* 文本摘录:
数据结构3 - 串（KMP算法）

1. 顺序串的类定义

public class SeqString {
    private char[] strvalue;
    private int curlen;
    //构造方法1：构造一个空串
    public SeqString(){
        strvalue = new char[0];
        curlen = 0;
    }
    //构造方法2：以字符串常量构造串对象
    public SeqString(String str){
        char[] tempchararray = str.toCharArray();
        strvalue = tempchararray;
        curlen = tempchararray.length;
    }
    //构造方法3：以字符串数组构造串对象
    public SeqString(char[] value){
        this.strvalue = new char[value.length];
        for (int i = 0; i < value.length; i++) { //复制数组
            this.strvalue[i] = value[i];
        }
        curlen = value.length;
    }
    //将一个已经存在的串置成空串
    public void clear(){
        this.curlen = 0;
    }
    //判断当前串是否为空
    public boolean isEmpty(){
        return curlen == 0;
    }
    //返回字符串长度
    public int length(){
        return curlen;   //区别：strvalue.length 是数组容量的
    }
    //返回字符串中序号为index的字符
    public char charAt(int index){
        if((index < 0) || (index >= curlen)){
            throw new StringIndexOutOfBoundsException(index);
        }
        return strvalue[index];
    }

    /**
     * 扩充字符串存储空间容量，参数指定容量
     * */
    public void allocate(int newCapacity){
        char[] temp = strvalue;
        strvalue = new char[newCapacity];
        for (int i = 0; i < temp.length; i++) {
            strvalue[i] = temp[i];
        }
    }

    /**
     * 返回串中序号从 begin 至 end-1 的字串
     * */
    public SeqString subString(int begin, int end){
        if(begin < 0)
            throw new StringIndexOutOfBoundsException("起始位置不能小于0");
        if(end > curlen)
            throw new StringIndexOutOfBoundsException("起始位置不能大于curlen");
        if(begin > end)
            throw new StringIndexOutOfBoundsException("起始位置不能大于结束位置");
        if(begin == 0 && end == curlen)
            return this;
        else{
            char[] buffer = new char[end - begin];
            for (int i = 0; i < buffer.length; i++) {
                buffer[i] = strvalue[begin + i];
            }
            return new SeqString(buffer);
        }
    }

    /**
     * 在当前串的第offset个字符之前插入串str
     * */
    public SeqString insert(int offset, SeqString str){
        if((offset < 0) || (offset > this.curlen))

* 你的任务:
- A) 根据顺序串代码里的注释，用一到三句话说明 length() 为什么返回 curlen，而不是 strvalue.length。
- B) 接着顺序串代码的最后一行往下写，把代码续完。
后面的这些行和顺序串代码没有关系。

* 数据集条目:
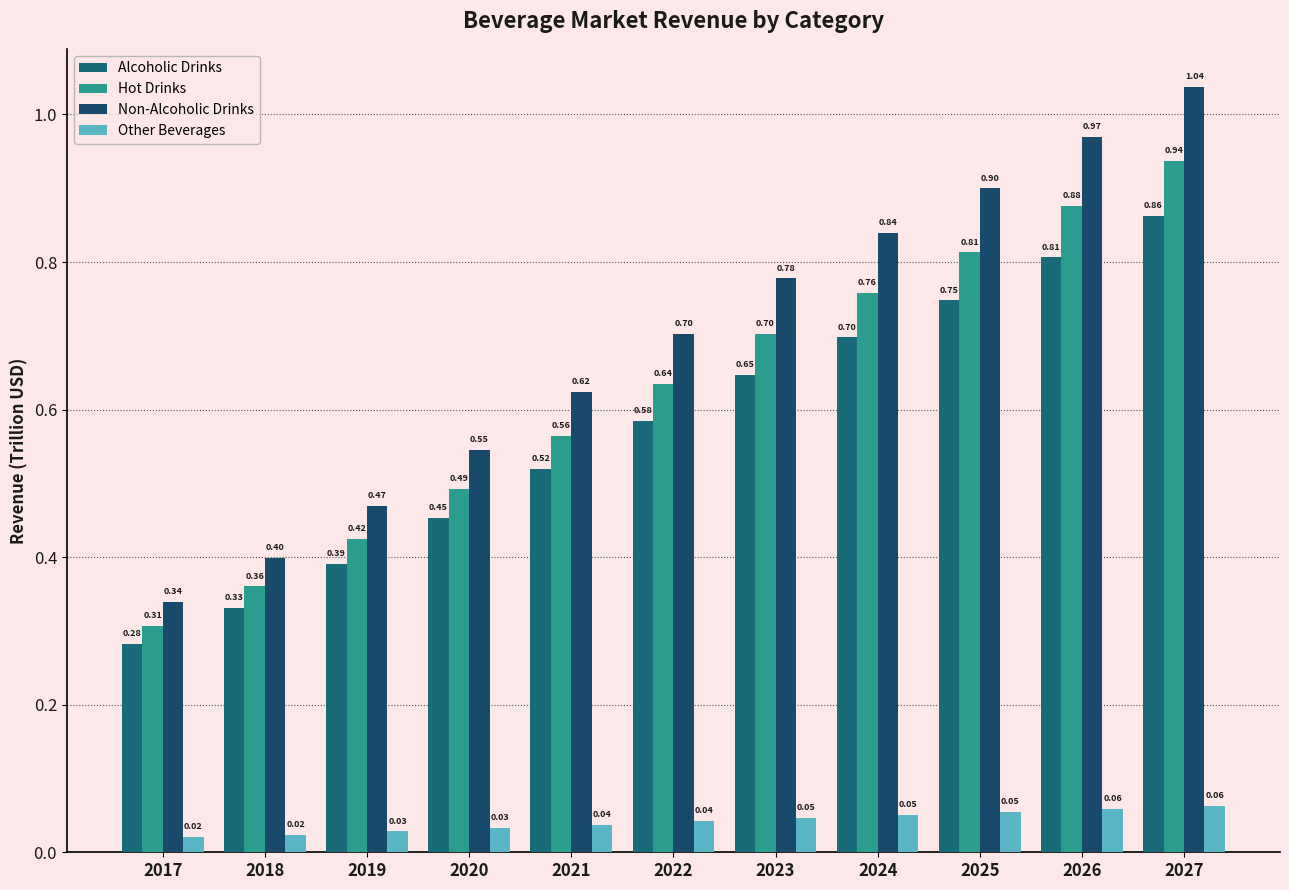

Rank the categories by Non-Alcoholic Drinks value from lowest to highest.

2017, 2018, 2019, 2020, 2021, 2022, 2023, 2024, 2025, 2026, 2027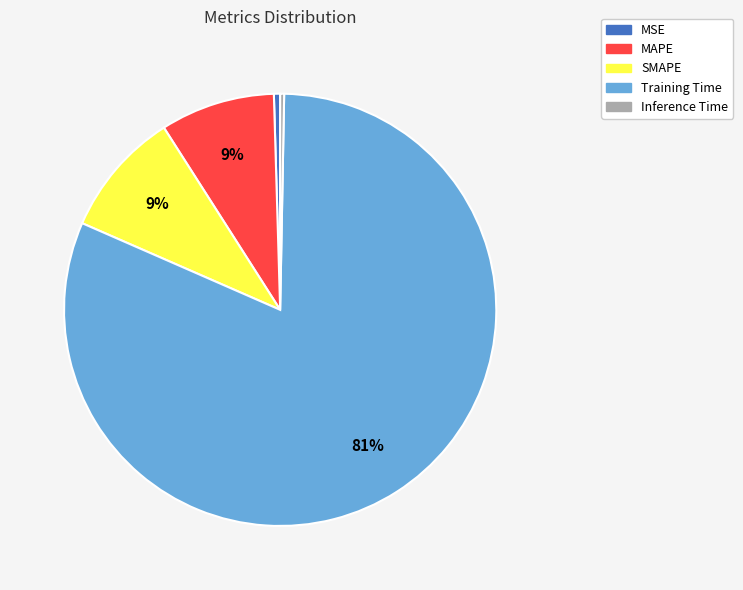

Between MAPE and Training Time, which is larger?

Training Time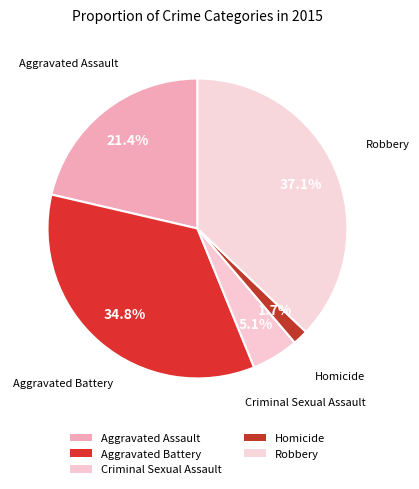

The Aggravated Battery slice represents 35% of the pie. True or false?

True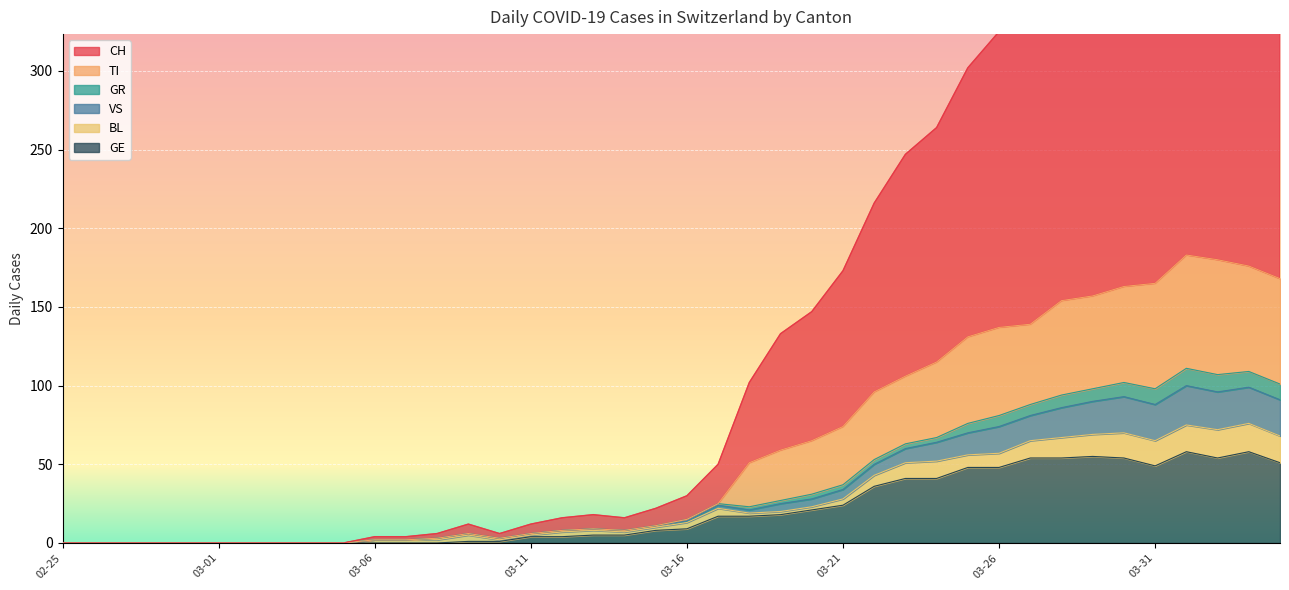

What position from the right is 2020-03-18?

18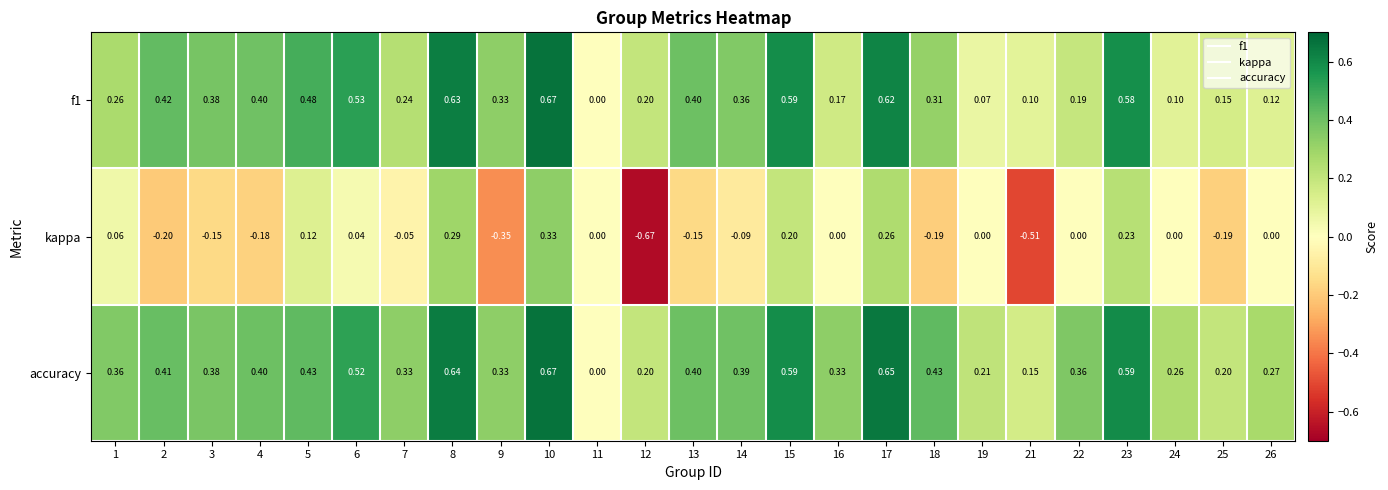

Which series has the largest total across all categories?

accuracy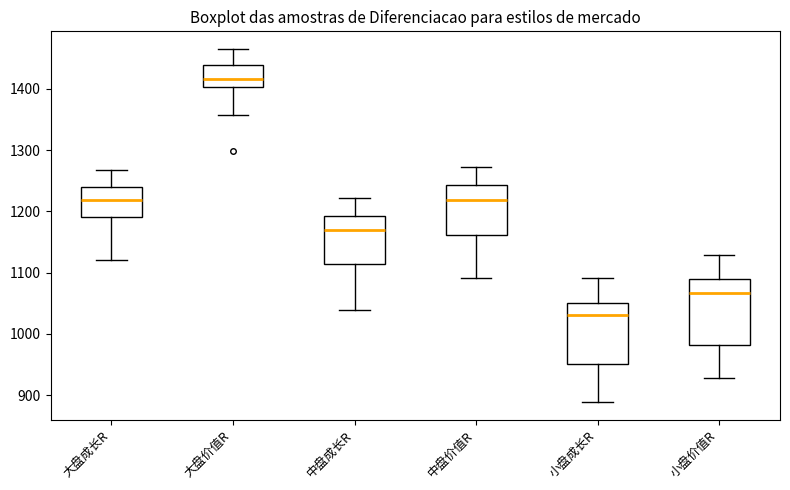

Reading left to right, read every box against the y-axis: the position of its median line, the range the box covers, and the ends of its whiskers. The values are not printed on the chart, so give them approximately, as read against the axis.

大盘成长R: median 1220, box 1190 to 1240, whiskers 1120 to 1270
大盘价值R: median 1420, box 1400 to 1440, whiskers 1360 to 1460
中盘成长R: median 1170, box 1110 to 1190, whiskers 1040 to 1220
中盘价值R: median 1220, box 1160 to 1240, whiskers 1090 to 1270
小盘成长R: median 1030, box 950 to 1050, whiskers 890 to 1090
小盘价值R: median 1070, box 980 to 1090, whiskers 930 to 1130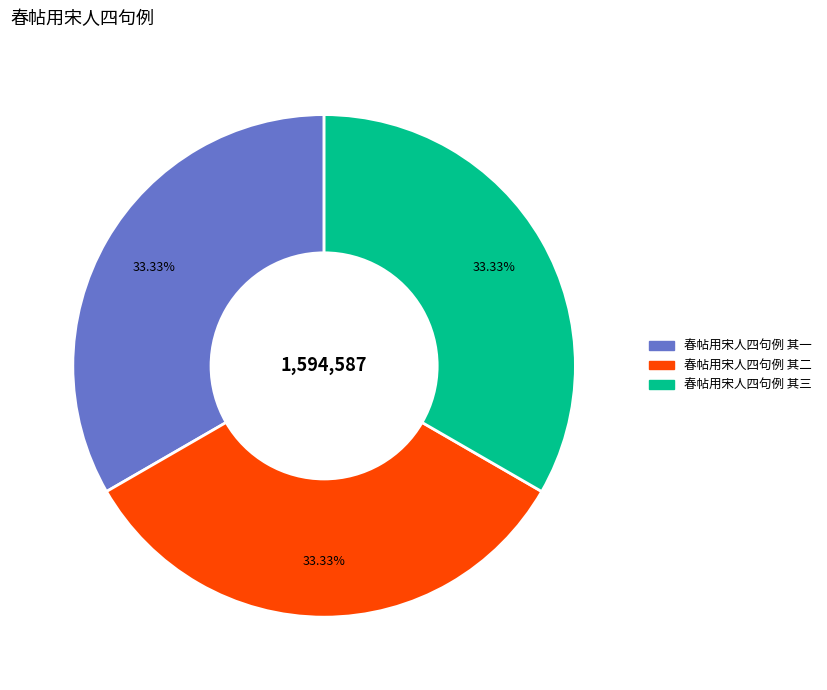

Is it true that 春帖用宋人四句例 其三 is 33% of the pie?

True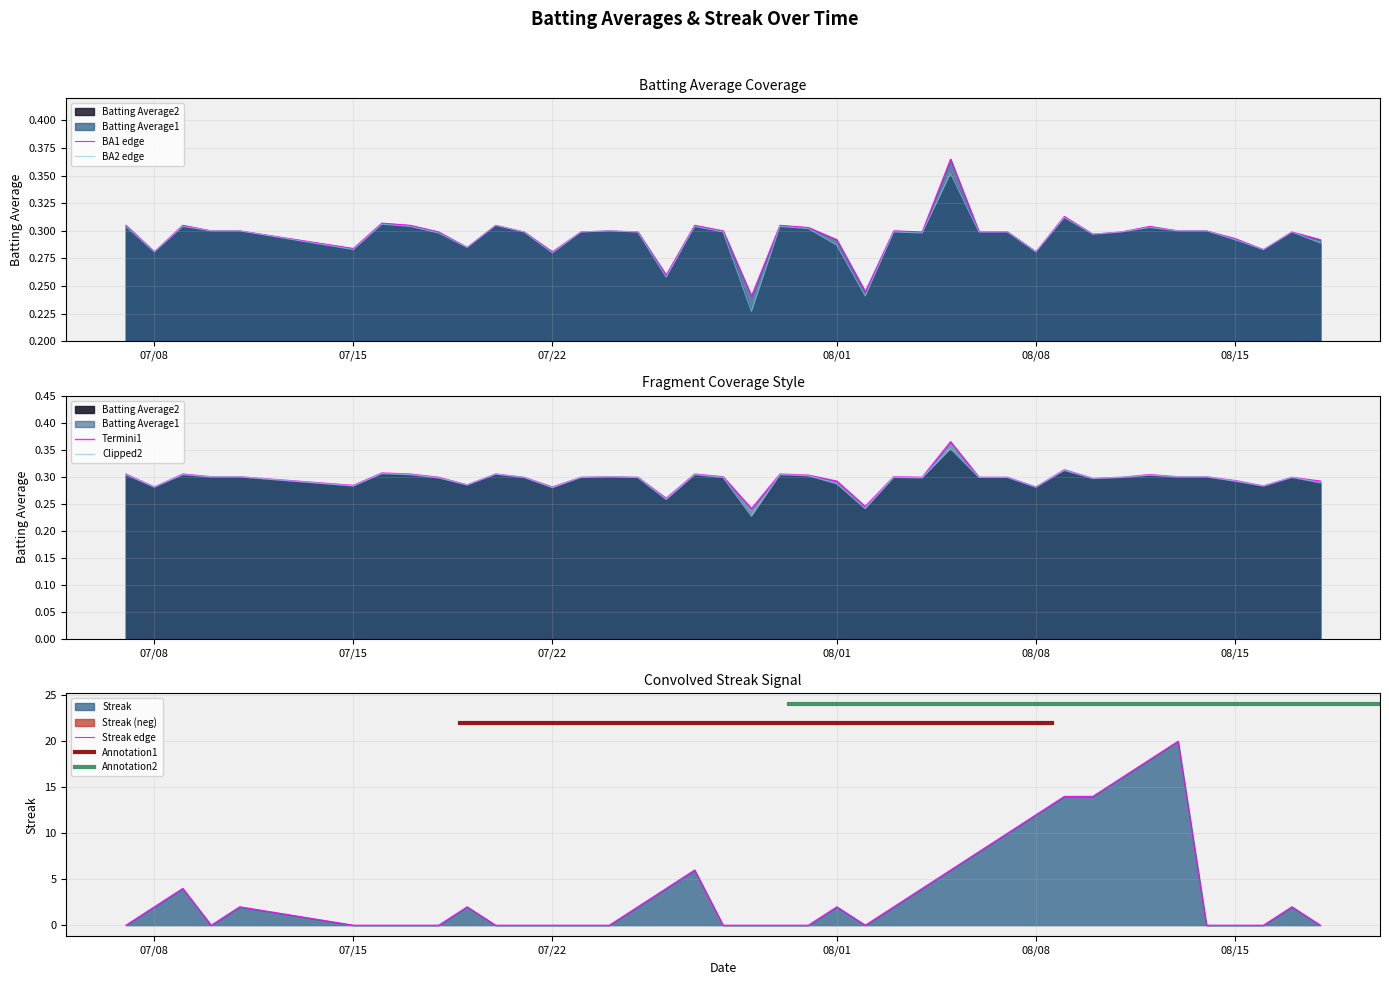

How many data points does each series have?

40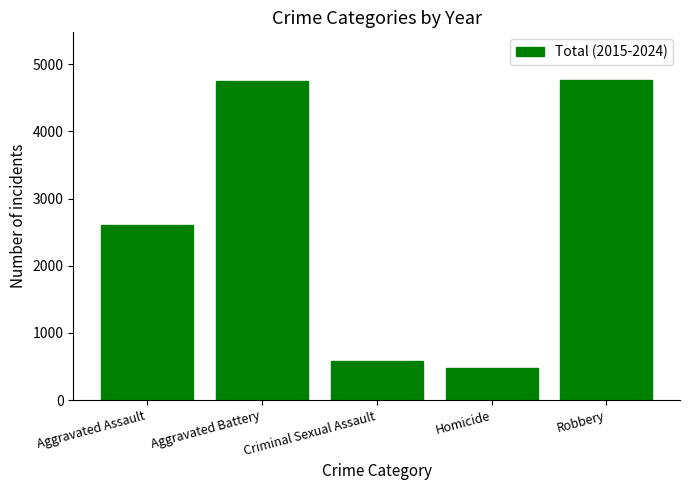

What position from the left is Criminal Sexual Assault?

3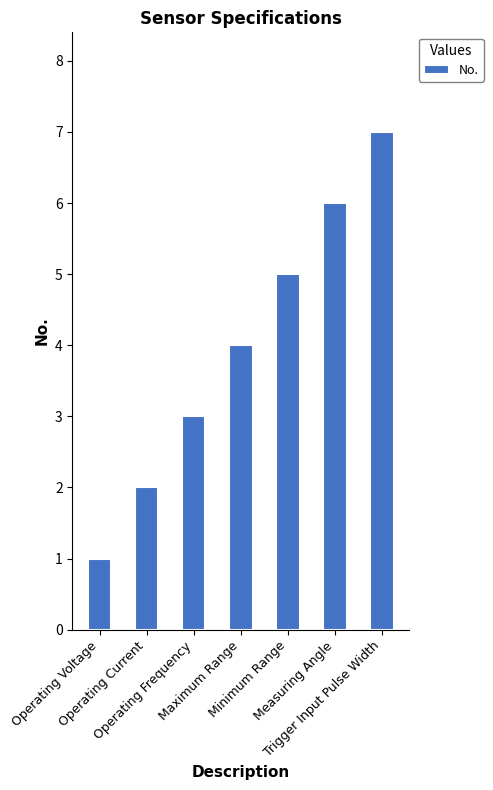

What position from the right is Operating Frequency?

5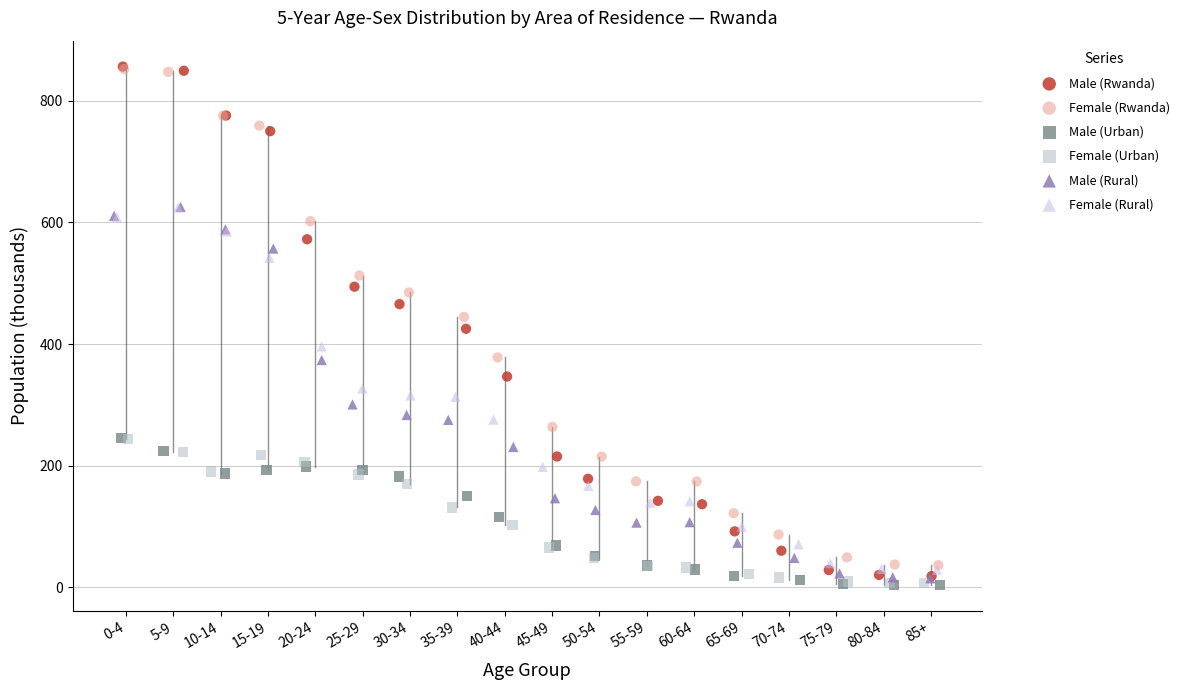

What are all the series names shown in the legend?

Male (Rwanda), Female (Rwanda), Male (Urban), Female (Urban), Male (Rural), Female (Rural)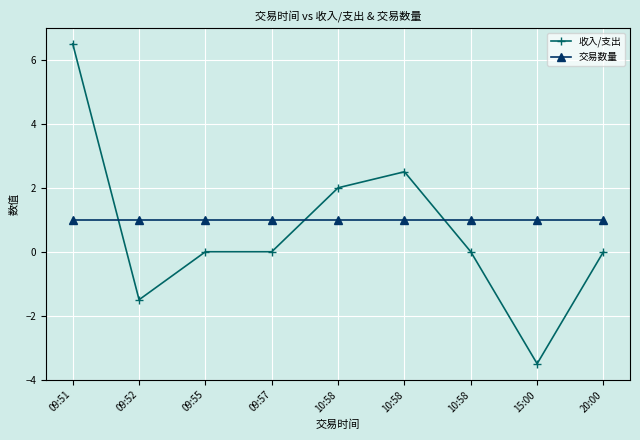

What are all the series names shown in the legend?

收入/支出, 交易数量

* 任务结果:
- A) 因为 strvalue.length 是字符数组的容量，不一定等于串里实际存放的字符个数。curlen 记录的才是串的当前长度，所以 length() 返回 curlen。

- B)
            throw new StringIndexOutOfBoundsException("插入位置不合法 ");
        int len = str.length();
        int newCount = len + this.curlen;
        if(newCount > strvalue.length)
            allocate(newCount); //插入存储空间不足，需扩充容量
        for (int i = this.curlen - 1; i >= offset; i--)
            strvalue[len + i] = strvalue[i]; //从offset开始向后移动len个字符
        for (int i = 0; i <len; i++) //复制串str
            strvalue[offset + i] = str.charAt(i);
        this.curlen = newCount;
        return this;
    }

    /**
     * 删除当前串从序号 begin 开始到序号 end - 1 为止的字串
     * */
    public SeqString delete(int begin, int end){
        if(begin < 0)
            throw new StringIndexOutOfBoundsException("起始位置不能小于0");
        if(end > curlen)
            throw new StringIndexOutOfBoundsException("起始位置不能大于串的当前长度");
        if(begin > end)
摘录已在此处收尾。